Search code examples
cmisra

MISRA-C:2012 warning of Rule 10.8 "being cast to a wider type"

I got a MISRA-C warning of Rule 10.8: A composite expression of 'essentially unsigned' type (unsigned char) is being cast to a wider unsigned type, 'unsigned short'.

This warning was detected with the following code.

void Fucntion(unsigned char isSwitchOn) {
    unsigned short switchMask = 0U;

    switchMask |= (unsigned short)(isSwitchOn & 1U) << 1;

Why was a warning detected? Also, does this code cause problems?

I think that the expression (isSwitchOn & 1U) is converted to an int type and calculated, and the result is truncated and stored as an unsigned short type. Thinking like that, the warning seems unnatural to me.

Solution

  • Why was a warning detected?

    Let us look at

    void Fucntion(unsigned char isSwitchOn) {
  unsigned short switchMask = 0U;
  switchMask |= (unsigned short)(isSwitchOn & 1U) << 1;

    1. isSwitchOn, being lower rank than 1U, goes through the usual arithmetic conversion (C11 §6.5.10 3) to the type unsigned to match the type of 1U.

    2. isSwitchOn & 1U is calculated, the result type is unsigned.

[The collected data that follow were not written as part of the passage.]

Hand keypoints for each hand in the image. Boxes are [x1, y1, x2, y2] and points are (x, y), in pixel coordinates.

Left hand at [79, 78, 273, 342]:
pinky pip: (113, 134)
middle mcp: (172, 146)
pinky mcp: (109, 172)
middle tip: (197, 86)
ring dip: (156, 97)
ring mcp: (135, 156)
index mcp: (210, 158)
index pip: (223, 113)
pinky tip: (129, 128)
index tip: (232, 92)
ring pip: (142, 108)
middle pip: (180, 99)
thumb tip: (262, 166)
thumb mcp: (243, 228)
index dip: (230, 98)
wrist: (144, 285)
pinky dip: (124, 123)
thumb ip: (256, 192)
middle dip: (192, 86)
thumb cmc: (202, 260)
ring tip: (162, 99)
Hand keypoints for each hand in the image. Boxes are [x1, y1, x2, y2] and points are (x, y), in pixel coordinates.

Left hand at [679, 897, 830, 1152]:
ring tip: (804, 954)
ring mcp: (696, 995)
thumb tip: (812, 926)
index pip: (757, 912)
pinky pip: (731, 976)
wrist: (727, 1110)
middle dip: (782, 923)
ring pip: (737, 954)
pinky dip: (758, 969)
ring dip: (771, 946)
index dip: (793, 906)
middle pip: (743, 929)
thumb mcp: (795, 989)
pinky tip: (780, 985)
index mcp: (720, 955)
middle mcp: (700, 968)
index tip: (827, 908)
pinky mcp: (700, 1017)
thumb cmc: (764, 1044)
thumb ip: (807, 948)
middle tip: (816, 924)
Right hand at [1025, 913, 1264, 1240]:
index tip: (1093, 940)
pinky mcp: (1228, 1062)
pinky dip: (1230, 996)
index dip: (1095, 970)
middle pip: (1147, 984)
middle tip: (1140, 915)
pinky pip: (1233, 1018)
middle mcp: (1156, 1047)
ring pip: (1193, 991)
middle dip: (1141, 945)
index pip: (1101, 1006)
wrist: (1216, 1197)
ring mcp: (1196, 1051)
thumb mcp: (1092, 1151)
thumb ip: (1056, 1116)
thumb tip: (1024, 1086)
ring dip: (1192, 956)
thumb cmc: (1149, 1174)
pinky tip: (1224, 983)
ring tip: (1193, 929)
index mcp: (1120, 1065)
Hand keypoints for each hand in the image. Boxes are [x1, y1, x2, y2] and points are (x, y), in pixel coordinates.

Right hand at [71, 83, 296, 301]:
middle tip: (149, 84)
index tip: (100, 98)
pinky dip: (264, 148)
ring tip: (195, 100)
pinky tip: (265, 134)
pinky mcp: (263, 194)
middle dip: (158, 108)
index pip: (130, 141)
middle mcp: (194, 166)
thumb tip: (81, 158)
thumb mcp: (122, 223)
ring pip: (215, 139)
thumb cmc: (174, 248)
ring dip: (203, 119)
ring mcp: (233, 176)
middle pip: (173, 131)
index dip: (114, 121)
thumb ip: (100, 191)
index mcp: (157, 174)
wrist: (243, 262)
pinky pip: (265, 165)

    3. Cast (unsigned short) is applied to the unsigned result - this step seems strange. This is the MISRA-C warning of Rule 10.8. There is no need for the cast. The composite type unsigned is unnecessarily being narrowed to unsigned short.

    4. The (unsigned short) result is prepared for shifting and integer promotions are performed on each of the operands of the <<. So the (unsigned short) is promoted to int or possibly unsigned if USHRT_MAX > INT_MAX. Let us assume int.

    5. Now the shift of an int occurs. Result is type int.

    6. The int is applied to a unsigned short.

    Also, does this code cause problems?

    I do not see in this case, the cast causing an issue other than it is WET programing. Had the result been unsigned switchMask, yes then the shifted out bit would have been lost.

    It makes more sense to cast the result after the shift. @Myst

    switchMask |= (unsigned short)((isSwitchOn & 1U) << 1);

    Or avoid other potential warnings with 

    switchMask = (unsigned short)(switchMask | ((isSwitchOn & 1U) << 1));

    I think that the expression (isSwitchOn & 1U) is converted to an int type and calculated

    No, the expression (unsigned short)(isSwitchOn & 1U) is converted to an int type and calculated.

    Note: It is dubious that unsigned char isSwitchOn and unsigned short switchMask are not the same type.